“If Someone turns to Look at You, You are Not Well Dressed”
Be it first stage interviews in your final undergrad year or starting your graduate programme, don’t let your clothes become a talking point
Article by Rupert Watkins
I admit, it’s slightly crudely paraphrased but the quote – attributed to the great Beau Brummell – certainly holds true at this time of year for new graduates everywhere. When you take those first major steps on the career ladder, the more prestigious the organization, the more you do not want to find you have given off/created the wrong impression before you’ve even opened your mouth. Not everyone is into clothes and style – there’s plenty of other things to get into – and too many guides on how to dress for interview success seem to assume far more money can be spent on clothing than the average new grad’s going to have. Given those trying for the creative and start up arenas face even more fluid dress conventions, where to start?
With the scale of graduate hiring and the CV prestige attached to them, many final year undergrads and fresh grads will be dealing with one of London’s blue chip firms – be that consultancy, law or finance. In many ways this is the easiest field to cover as these more conservative professions do effectively have a uniform. But there are still many points that continue to irritate interviewers and hiring managers.
Keep it simple stupid. Work out whether navy or grey suits your natural complexion better and stick to that choice. Many suits have become a much lighter shade of blue over the past few years – this is fine but don’t go too light a colour. Remember you’re gunning for a serious profession here. Leave colourful linings out – you can get those when you’ve established yourself in your career. The critical thing is to make sure you have a little extra cash to get your suit altered to properly fit you. As an interviewing undergrad or indebted new grad, you’re not in the market for bespoke and made to measure garments but ensuring that sleeve length and trouser length is correct is critical. If you fall between two sizes and you’ve gone for the larger, you may need the shoulders or waist of the jacket pulled in an inch to give a sharper, slicker silhouette. It’s worth taking the time to do so – you’ll feel more confident and at ease.

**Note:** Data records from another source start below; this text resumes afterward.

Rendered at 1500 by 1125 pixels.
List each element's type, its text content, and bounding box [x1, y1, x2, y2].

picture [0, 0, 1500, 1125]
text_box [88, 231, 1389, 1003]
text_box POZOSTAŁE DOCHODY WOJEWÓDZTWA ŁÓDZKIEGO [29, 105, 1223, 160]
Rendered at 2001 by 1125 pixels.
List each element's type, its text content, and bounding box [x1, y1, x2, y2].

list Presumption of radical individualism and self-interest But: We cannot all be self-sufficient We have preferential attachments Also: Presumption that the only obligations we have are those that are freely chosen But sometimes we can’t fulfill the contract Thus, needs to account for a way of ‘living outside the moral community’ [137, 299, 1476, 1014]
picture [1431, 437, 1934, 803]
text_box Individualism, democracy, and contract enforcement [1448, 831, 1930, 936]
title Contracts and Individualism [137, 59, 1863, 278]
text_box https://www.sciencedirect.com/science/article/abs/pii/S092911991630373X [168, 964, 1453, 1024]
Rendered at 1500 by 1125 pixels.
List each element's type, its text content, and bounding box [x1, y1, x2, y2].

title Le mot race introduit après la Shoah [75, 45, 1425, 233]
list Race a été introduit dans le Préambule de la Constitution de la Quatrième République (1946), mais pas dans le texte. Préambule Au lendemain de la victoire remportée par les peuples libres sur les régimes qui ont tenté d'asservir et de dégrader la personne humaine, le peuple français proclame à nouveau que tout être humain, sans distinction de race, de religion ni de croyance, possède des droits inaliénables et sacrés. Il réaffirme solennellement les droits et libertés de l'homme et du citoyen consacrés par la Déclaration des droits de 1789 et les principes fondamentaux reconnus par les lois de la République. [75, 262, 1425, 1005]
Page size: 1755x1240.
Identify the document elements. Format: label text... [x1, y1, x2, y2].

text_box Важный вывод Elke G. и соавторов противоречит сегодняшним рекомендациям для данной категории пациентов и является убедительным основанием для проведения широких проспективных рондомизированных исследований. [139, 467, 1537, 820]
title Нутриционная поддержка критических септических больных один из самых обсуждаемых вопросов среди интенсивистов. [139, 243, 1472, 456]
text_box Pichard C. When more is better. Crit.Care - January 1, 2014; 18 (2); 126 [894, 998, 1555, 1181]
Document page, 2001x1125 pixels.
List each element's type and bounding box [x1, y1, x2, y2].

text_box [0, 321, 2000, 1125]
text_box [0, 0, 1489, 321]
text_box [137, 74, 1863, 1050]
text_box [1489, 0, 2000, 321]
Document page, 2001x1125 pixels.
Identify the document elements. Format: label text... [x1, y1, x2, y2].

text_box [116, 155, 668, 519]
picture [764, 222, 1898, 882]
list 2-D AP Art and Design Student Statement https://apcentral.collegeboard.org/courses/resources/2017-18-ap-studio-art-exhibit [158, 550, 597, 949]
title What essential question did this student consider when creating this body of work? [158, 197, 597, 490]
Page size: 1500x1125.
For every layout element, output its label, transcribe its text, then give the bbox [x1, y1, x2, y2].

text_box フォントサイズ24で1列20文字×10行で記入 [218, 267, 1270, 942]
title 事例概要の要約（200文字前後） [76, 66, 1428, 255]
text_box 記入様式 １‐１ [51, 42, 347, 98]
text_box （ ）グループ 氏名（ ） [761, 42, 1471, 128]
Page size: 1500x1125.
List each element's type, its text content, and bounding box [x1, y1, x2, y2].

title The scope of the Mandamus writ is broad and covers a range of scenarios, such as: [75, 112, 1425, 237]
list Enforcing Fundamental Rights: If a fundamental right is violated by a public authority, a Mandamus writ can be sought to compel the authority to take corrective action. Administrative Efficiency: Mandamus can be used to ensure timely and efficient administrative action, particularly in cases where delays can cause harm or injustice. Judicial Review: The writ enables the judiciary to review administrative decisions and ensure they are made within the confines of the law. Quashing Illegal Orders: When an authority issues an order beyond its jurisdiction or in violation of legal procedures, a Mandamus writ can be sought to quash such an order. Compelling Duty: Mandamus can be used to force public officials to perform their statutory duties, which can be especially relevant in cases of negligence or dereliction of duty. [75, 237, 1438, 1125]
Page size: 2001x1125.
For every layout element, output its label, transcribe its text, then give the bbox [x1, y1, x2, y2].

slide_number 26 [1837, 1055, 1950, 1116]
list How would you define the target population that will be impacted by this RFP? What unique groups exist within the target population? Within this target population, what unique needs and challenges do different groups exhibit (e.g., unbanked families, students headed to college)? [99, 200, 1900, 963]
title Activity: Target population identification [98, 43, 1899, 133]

It’s no surprise most big shirt makers have “white shirt bars” in their shops – it’s the go-to corporate choice, though blue remains equally acceptable and smart. A semi cutaway collar is deemed more formal as are double cuffs. Making a first impression at an interview or on your first round of grad programme rotations means a sober tie. Avoid your university or college stripes, the people interviewing you will know where you were educated and your new team manager is (bluntly) unlikely to care – it’s about how quickly you are adapting and learning. Even if you’ve had friendship bracelets since your gap year in the Far East, take them off, at least until you’ve got your feet under the desk.
Those dandies amongst you may be dismayed, but to start with it’s about dressing correctly and unobtrusively. If people are staring at you, unfortunately it will be because you are committing a blunder. Leave the more colourful fripperies, such as pocket squares, out for those all-important interviews and first days on the job. Add them in later as you settle into your role and you know your line management are happy with your initial performance – you can then begin to express yourself. As with all interviews and new jobs, time spent in due diligence is rarely wasted. You would not go into an interview without preparation – at the very least if you are unsure of where the offices are get there with time to spare or do a dummy commute. Grab a coffee at the nearest Starbucks and check how people are dressed a few days prior to your interview. Very few firms have set rules, though a couple such as Linklaters and McKinnsey’s are known to have more formal dress guidelines than most.
Those more creative spirits amongst you are faced with an even trickier conundrum. A suit is a reasonably simple garment to know how to put on, but those in a fully dressed down environment need to really do their research. Unless you have been categorically told it is a board shorts and t-shirt environment including for potential employees, you need to veer on the formal side to start off with. This may mean a jacket a tie – certainly for the interview. It is better to be laughingly told to loosen up once you’ve shaken on a job offer than get that rejection email. Again consider doing a dummy commute (never wasted anyway given the dramas of public transport), grab a coffee opposite the office and get a feel as to sartorial vibe of the building. On your first week in the job, consider playing it safe with smart casual shirt and chinos until you work out how the office dresses and how your new boss expects you to present yourself.
Given you’re either still at uni or barely graduated, you need to be savvy on where you splash the cash. Above all you will need one good interview outfit. Think about using the winter and summer sales – it’s not cheating – and you may find good men’s brands will offer basic alterations within the sale price. Given even two national newspapers have run articles whilst I’ve been writing this piece on young candidates being passed over for not dressing correctly do not – regardless of the fact it looks stylish – pair brown shoes with a suit. Stick to black rigidly. And I know it’s basic – but if you’re heading to your interview and you’ve just got back from a post-uni second gap year, get a trim. The aim of dressing well is to get to that interview table or through that first week without subconsciously giving your hiring managers a reason to disapprove of you. Look them in the eye and back your skills and what you can bring to the company – and don’t let poor dress sense get in the way of that. Good luck.